日米地位協定見直さないと」 江崎氏発言に政府困惑/1面

 江崎鉄磨沖縄北方担当相は8日の記者会見で、オーストラリア沖で起きた米軍新型輸送機オスプレイの墜落事故に関連し「日米地位協定をもう少し見直さないといけない」との認識を示した。在日米軍の法的地位を定めた地位協定を巡り、沖縄県は日本に不利な内容だとして改定を求めているが、沖縄振興などを担当する沖北担当相が見直しに触れるのは異例だ。

オスプレイ墜落巡り
 江崎氏は地位協定について「私は門外漢だ」と述べ、具体的な改定の方向性には踏み込まなかった。その後、沖縄県入りした際、那覇空港で記者団に「安倍政権も3度大きな見直しを行い、あるべき姿を追求する姿勢だ。その方針に沿った発言だ」と説明した。安倍政権が米軍属の範囲などを巡って日米地位協定に準じる補足協定を米側と締結してきたことを念頭に、自身の「見直し」発言の正当化を図った格好だ。
 ただ、江崎氏の発言は沖縄県が長年求めている地位協定自体の改定と受け取られかねないものだった。安倍政権は協定自体の改定は掲げていない。
 那覇空港で江崎氏は「今後とも米国に対し、言うべきことは言い、目に見える改善を一つ一つ積み上げる中であるべき姿を追求すべきだとの気持ちを申し上げた」と説明した。
 安倍政権では、2015年9月に在日米軍基地内で自治体などの環境調査を認める環境補足協定を米政府と締結。
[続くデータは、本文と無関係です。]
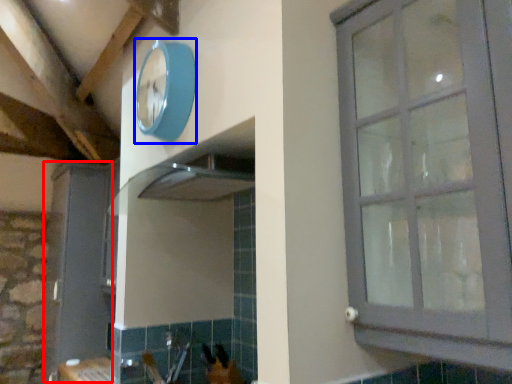
Question: Among these objects, which one is farthest to the camera, screen door (highlighted by a red box) or clock (highlighted by a blue box)?

Choices:
 (A) screen door
 (B) clock

Answer: (A)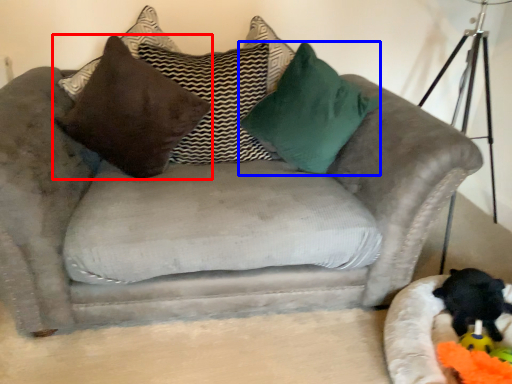
Question: Which of the following is the closest to the observer, pillow (highlighted by a red box) or pillow (highlighted by a blue box)?

Choices:
 (A) pillow
 (B) pillow

Answer: (B)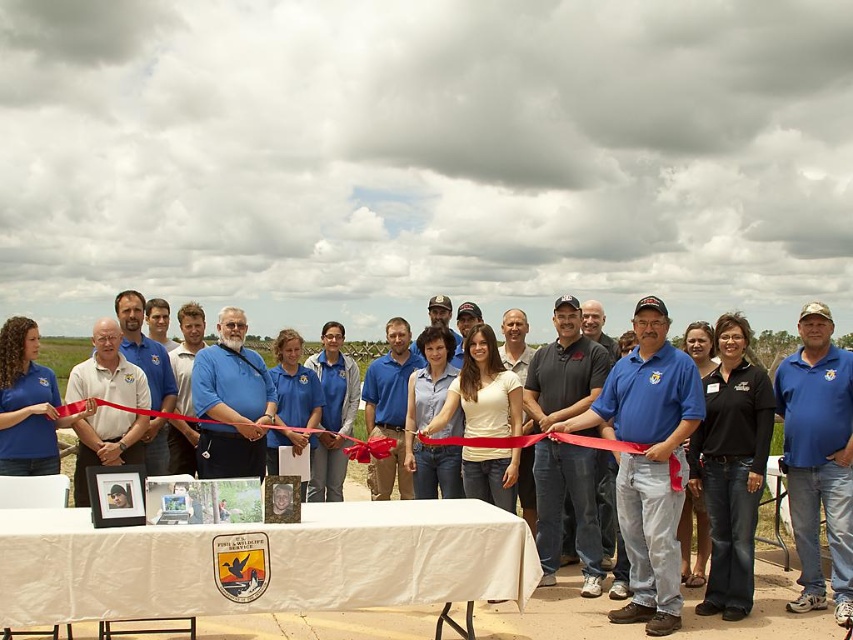
Question: Does white cloth-covered table at center have a greater width compared to matte blue shirt at center?

Choices:
 (A) no
 (B) yes

Answer: (B)

Question: Can you confirm if blue shirt at center is positioned above matte blue shirt at center?

Choices:
 (A) no
 (B) yes

Answer: (A)

Question: Does black denim jeans at lower right have a larger size compared to matte blue shirt at center?

Choices:
 (A) yes
 (B) no

Answer: (A)

Question: Which point is farther to the camera?

Choices:
 (A) white cloth-covered table at center
 (B) black denim jeans at lower right
 (C) blue shirt at center

Answer: (C)

Question: Estimate the real-world distances between objects in this image. Which object is closer to the blue cotton shirt at center?

Choices:
 (A) black denim jeans at lower right
 (B) white cloth-covered table at center

Answer: (A)

Question: Which point is farther from the camera taking this photo?

Choices:
 (A) (712, 460)
 (B) (537, 596)
 (C) (305, 484)
 (D) (840, 516)

Answer: (C)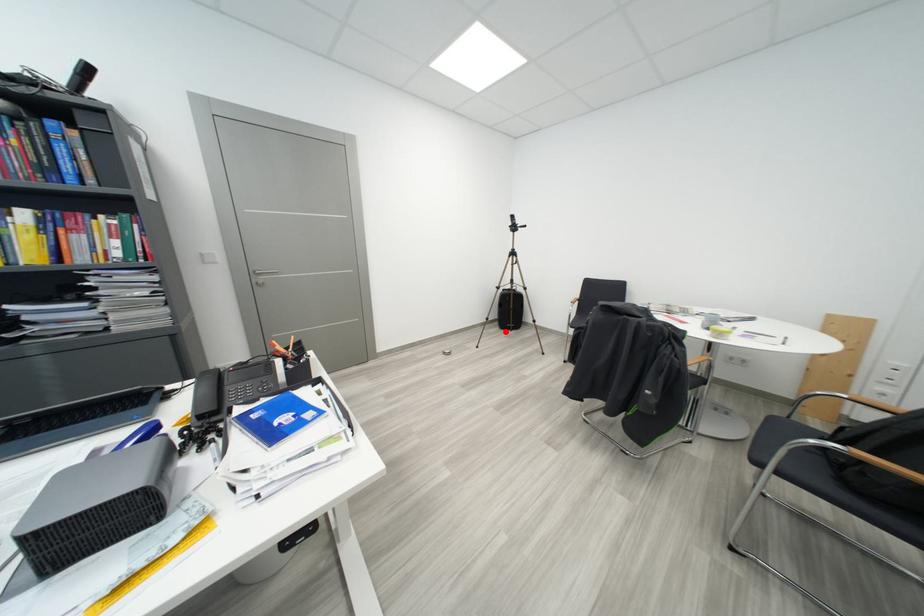
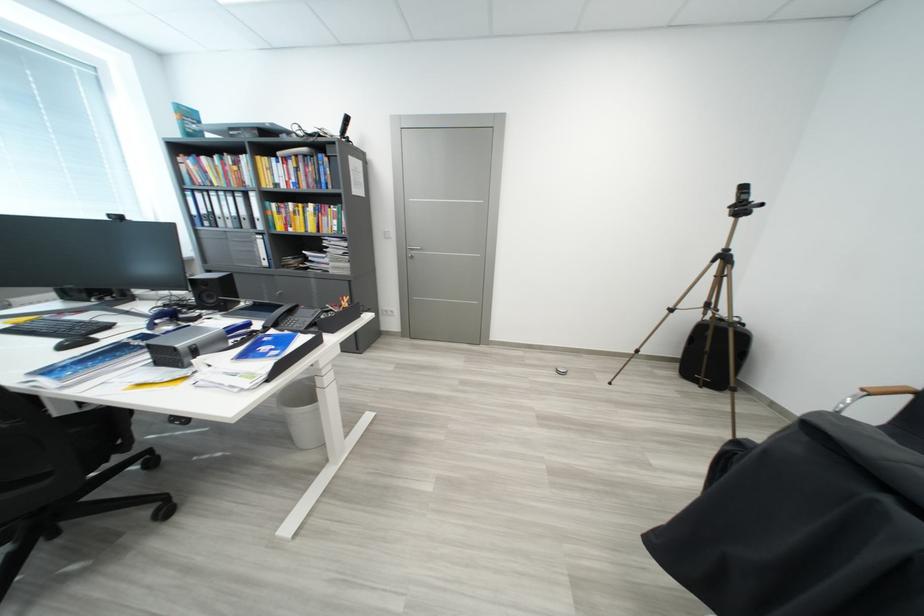
Question: A red point is marked in image1. In image2, is the corresponding 3D point closer to the camera or farther? Reply with the corresponding letter.

Choices:
 (A) The corresponding 3D point is closer.
 (B) The corresponding 3D point is farther.

Answer: (A)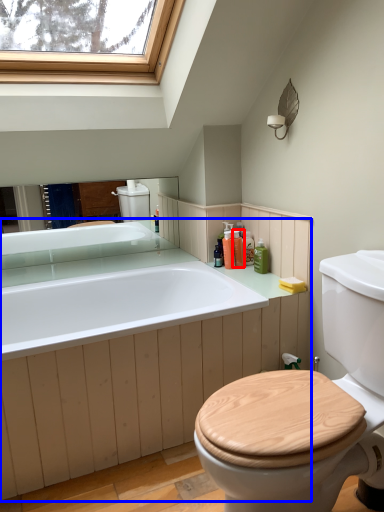
Question: Which object appears closest to the camera in this image, toiletry (highlighted by a red box) or counter top (highlighted by a blue box)?

Choices:
 (A) toiletry
 (B) counter top

Answer: (B)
今年1月に米軍属の範囲を縮小する別の補足協定にも両政府で署名した。

従来方針とずれ
 江崎鉄磨沖縄北方担当相が、在日米軍の法的地位などを定めた日米地位協定の見直しに言及した。政府は協定の改定だけでなく、運用改善などを米側に求めることにも現時点では慎重なため、政府内では困惑する声も出ている。
 地位協定は、運用見直しや補足協定締結があったものの、改定がされたことはなく、日本政府は改定困難との認識だ。昨年12月に沖縄県名護市沖でオスプレイが不時着、大破した際、政府は原因究明や再発防止を米側に求めたが、地位協定見直しには踏み込まなかった。
 江崎氏の担当は沖縄振興。所管外の地位協定に言及したのは、基地負担に苦しみ、地位協定の見直しを求め続けている沖縄に寄り添う姿勢を強調する狙いとみられるが、防衛省関係者は江崎氏の発言について「海外での事故を受け、日米間の協定見直しを求めるのは飛躍しすぎだ」と戸惑いを隠せない。

日米地位協定と補足協定
 日米安全保障条約に基づき、日本に駐留する米軍や軍人・軍属の法的地位、基地の管理・運用を定めたのが日米地位協定。公務中の犯罪は米側が1次裁判権を持つと定め、1960年に発効した。実施に伴う刑事特別法は、日本の法令で罪となる事件は日本側が捜査できると定めている。補足協定は地位協定を補足するもの。地位協定で範囲が曖昧だった軍属の範囲を認定する協定や、在日米軍基地への日本の立ち入り調査を認めた環境補足協定がある。

 

<ブログコメント>自称「素人」の江崎沖北担当相。オスプレイの事故を受けて日米地位協定の見直しに言及しました。ごくふつうの、まっとうな意見です。上の説明では、日本の法令で罪となる事件は日本側が捜査できるとありますが、実際は、日本の法令は適用されず、米軍には駐在公館並の治外法権・特権が保障されており、そのために日本側の人権が著しく侵害されてきました。日本同様、第二次大戦の敗戦国であるドイツやイタリアでは、冷戦後に大使館の土地以外(米軍基地など)の管理権を取り戻しましたが、日本では、1960年の発効以来、日米地位協定の見直しはいっさい行われていません。政府は、重大な事故や事件があるたびに、地位協定の運用改善でお茶を濁してきました。日本だけ、いまだに米軍による占領状態が続いています。